* **Written task**: Substitute "graph" for "chart" in the stretch from the line containing "Is the value" through the last of the rows, leaving everything else unchanged. Reproduce only that stretch, with the pictures left out.

Saved data entries:
-- Opening Marker --

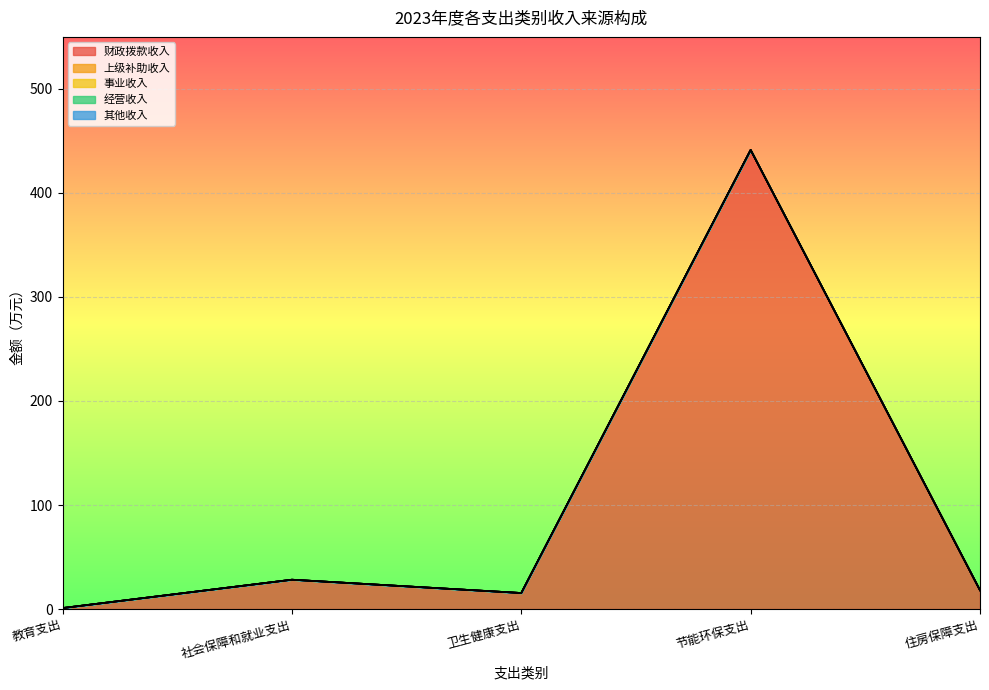

Which series changed the most between 社会保障和就业支出 and 住房保障支出?

财政拨款收入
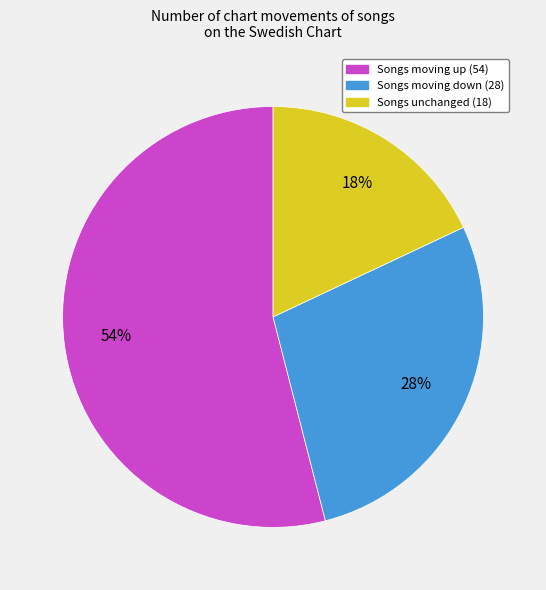

Count the number of slices in the pie.

3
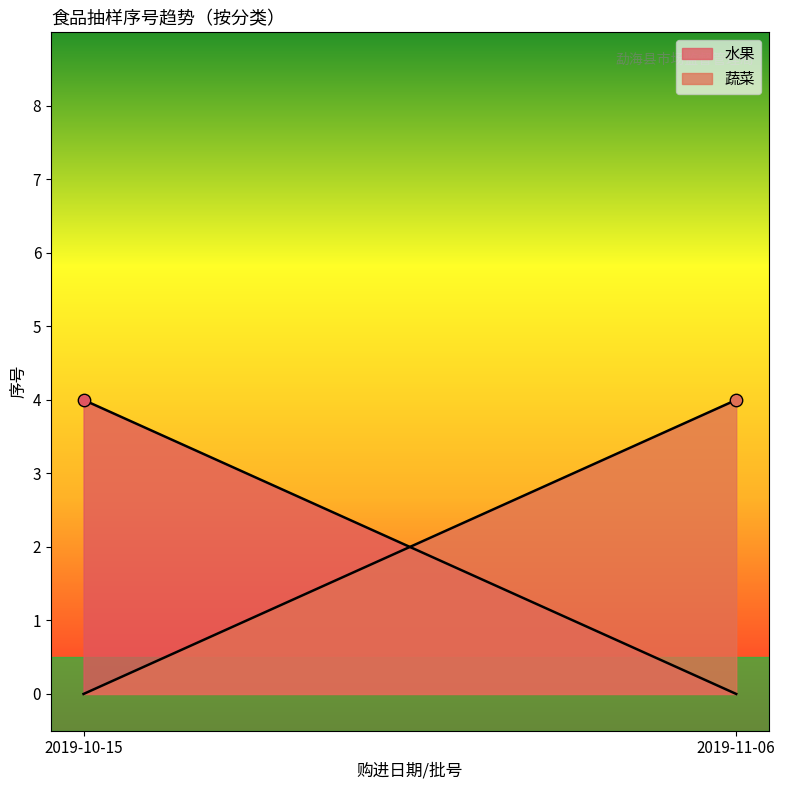

Is the value of 水果 at 2019-10-15 greater than the value of 蔬菜 at 2019-10-15?

No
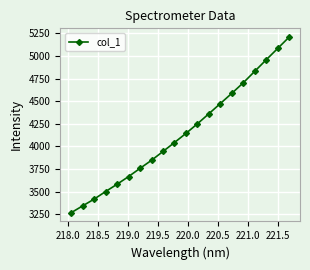

Reading left to right, list all the values displayed in this chart.

3268.9	3343.9	3418.8	3502.2	3582.9	3667.5	3758.1	3847.2	3944.4	4043.0	4143.8	4249.8	4360.9	4473.4	4586.2	4702.7	4829.2	4956.4	5081.5	5206.9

-- Closing Marker --

* **Your solution**:
Is the value of 水果 at 2019-10-15 greater than the value of 蔬菜 at 2019-10-15?

No

Reading left to right, list all the values displayed in this graph.

3268.9	3343.9	3418.8	3502.2	3582.9	3667.5	3758.1	3847.2	3944.4	4043.0	4143.8	4249.8	4360.9	4473.4	4586.2	4702.7	4829.2	4956.4	5081.5	5206.9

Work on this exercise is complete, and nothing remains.